Ich glaube, ich habe gezeigt, dass ich Tennis spielen kann. Ich habe gut gespielt und das gemacht, was ich machen wollte und machen kann. Ich spielte mein Spiel. Es war einfach nicht genug gegen sie. Gegen Serena muss man an sein äusserstes Limit gehen können, um zu gewinnen oder mitzuhalten. Das ist mir heute nicht gelungen. Ich bin aber mega enttäuscht, dass ich schon ausgeschieden bin. Das Australian Open hat erst begonnen, aber für mich ist es schon fertig. Aber eben: Ich muss mich definitiv nicht verstecken.

Wie fanden Sie die Leistung von Williams?
Sie spielte gut und machte alles etwas besser als ich. Und sie war sehr konzentriert.

Wie war die Atmosphäre, konnten Sie die Partie geniessen?
Ja klar. Ich sagte mir auch immer: Geniess es, du bist da, auf dem Centre Court mit Serena. Manchmal ist man so fokussiert auf die Partie, dass man alles um einem vergisst.
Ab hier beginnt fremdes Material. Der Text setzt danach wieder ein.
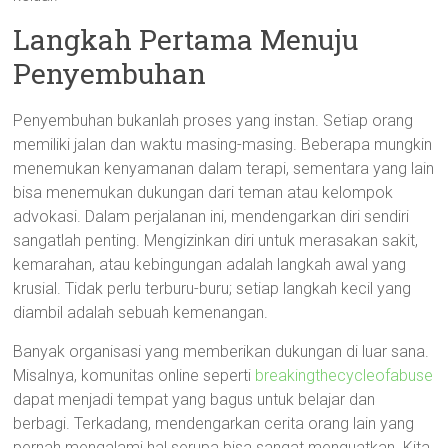
Langkah Pertama Menuju
Penyembuhan
Penyembuhan bukanlah proses yang instan. Setiap orang
memiliki jalan dan waktu masing-masing. Beberapa mungkin
menemukan kenyamanan dalam terapi, sementara yang lain
bisa menemukan dukungan dari teman atau kelompok
advokasi. Dalam perjalanan ini, mendengarkan diri sendiri
sangatlah penting. Mengizinkan diri untuk merasakan sakit,
kemarahan, atau kebingungan adalah langkah awal yang
krusial. Tidak perlu terburu-buru; setiap langkah kecil yang
diambil adalah sebuah kemenangan.
Banyak organisasi yang memberikan dukungan di luar sana.
Misalnya, komunitas online seperti
breakingthecycleofabuse
dapat menjadi tempat yang bagus untuk belajar dan
berbagi. Terkadang, mendengarkan cerita orang lain yang
pernah mengalami hal serupa bisa sangat menguatkan. Kita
Ich fand es super und würde am liebsten gleich wieder gegen sie spielen.

Wie sehen Sie die nächsten Wochen und Monate, wie geht es weiter?
Ich spiele als nächstes in St. Petersburg, dann den Fed-Cup in Genf gegen Frankreich, Acapulco, Indian Wells und Miami.

Sie verlieren in der Weltrangliste als letztjährige Achtelfinalistin wieder einige Punkte und fallen nun sogar aus den Top 70. Beschäftigt Sie das oder blenden Sie das aus?
Im Moment ist mir das völlig egal, sorry.

Warum das?
Ich spiele einfach, ohne meine Punkte zu kalkulieren. Ich weiss natürlich, dass ich wieder Punkte verloren habe, aber das beschäftigt mich nicht.
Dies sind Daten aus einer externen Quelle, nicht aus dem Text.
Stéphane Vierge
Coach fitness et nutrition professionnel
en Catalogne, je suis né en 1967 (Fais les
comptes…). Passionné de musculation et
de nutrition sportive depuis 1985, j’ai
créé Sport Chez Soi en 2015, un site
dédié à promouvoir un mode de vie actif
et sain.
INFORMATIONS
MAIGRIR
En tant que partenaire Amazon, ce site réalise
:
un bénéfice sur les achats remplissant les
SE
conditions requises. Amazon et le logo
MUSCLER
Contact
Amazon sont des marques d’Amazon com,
Sie waren hier ohne Ihren Vater am Start, das war wie ein Test. Können Sie schon eine erste Bilanz ziehen und sagen, wie es weitergeht?
Nein, das kann ich noch nicht. Ich gehe, wenn das Turnier zu Ende ist, erst einmal nach Hause und schaue dann weiter. Natürlich kommt Papi wieder manchmal mit, manchmal nicht, manchmal Mami.

Hat Ihr Vater Ihnen gefehlt in Melbourne?
Es ist für mich eigentlich das gleiche (ob er da ist oder nicht, die Red.). Es ist nicht so wichtig, wer in meiner Box sitzt. Ich weiss, was ich kann auf dem Platz. Papi und Mami haben zugeschaut, sie haben mir geschrieben, auch schon vor dem Match. Es war eigentlich, als ob er hier gewesen wäre. Natürlich fehlte er mir auch als Papi. Aber es ist nicht so, dass ich ohne ihn nicht spielen könnte. Ich will allerdings damit auch nicht sagen, dass er mir nicht gefehlt hätte....
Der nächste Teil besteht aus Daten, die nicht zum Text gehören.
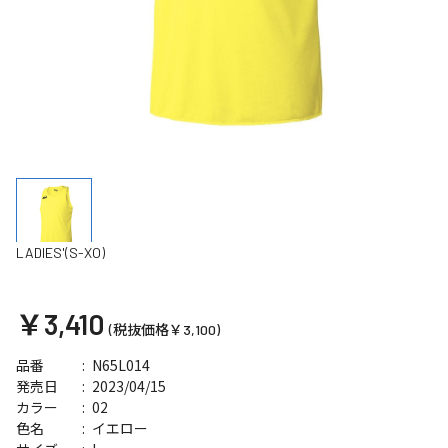
LADIES'(S-XO)
￥3,410
(税抜価格￥3,100)
N65L014
品番
2023/04/15
発売日
02
カラー
イエロー
色名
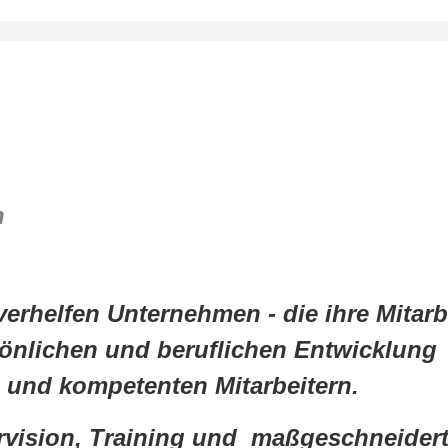
n
verhelfen Unternehmen - die ihre Mitarb
önlichen und beruflichen Entwicklung
n und kompetenten Mitarbeitern.
ervision, Training und maßgeschneide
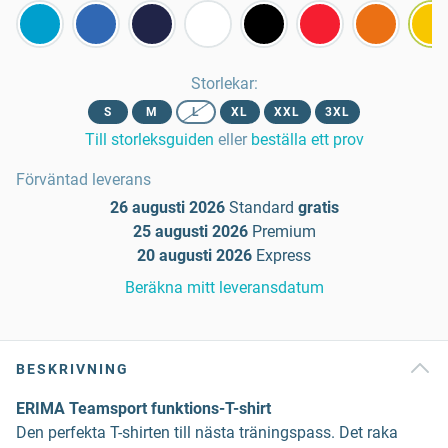
Storlekar
:
S
M
L
XL
XXL
3XL
Till storleksguiden
eller
beställa ett prov
Förväntad leverans
26 augusti 2026
Standard
gratis
25 augusti 2026
Premium
20 augusti 2026
Express
Beräkna mitt leveransdatum
BESKRIVNING
ERIMA Teamsport funktions-T-shirt
Den perfekta T-shirten till nästa träningspass. Det raka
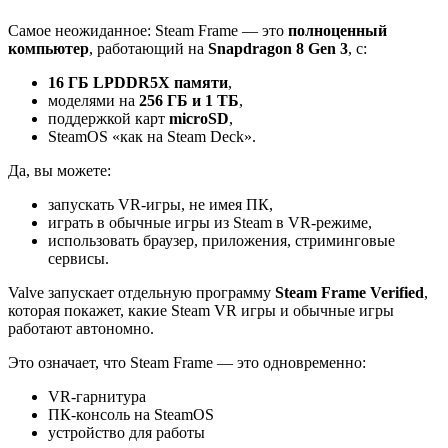
Самое неожиданное: Steam Frame — это
полноценный
компьютер
, работающий на
Snapdragon 8 Gen 3
, с:
16 ГБ LPDDR5X памяти
,
моделями на
256 ГБ и 1 ТБ
,
поддержкой карт
microSD
,
SteamOS «как на Steam Deck».
Да, вы можете:
запускать VR-игры, не имея ПК,
играть в обычные игры из Steam в VR-режиме,
использовать браузер, приложения, стриминговые
сервисы.
Valve запускает отдельную программу
Steam Frame Verified
,
которая покажет, какие Steam VR игры и обычные игры
работают автономно.
Это означает, что Steam Frame — это одновременно:
VR-гарнитура
ПК-консоль на SteamOS
устройство для работы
Ist es vorstellbar, dass Sie noch jemand in Ihr Betreuungsteam holen, der mit Ihnen reist?
Im Moment weiss ich das noch nicht. Keine Ahnung.

Und was sagen Sie zur Auslosung im Doppel, wo sie mit Ana Konjuh gleich gegen die topgesetzten Französinnen Mladenovic/Garcia spielen müssen?
Das ist schon erstaunlich. Es ist schwierig, im Einzel gleich gegen die Nummer 2 und im Doppel gegen die Nummer 1 zu spielen.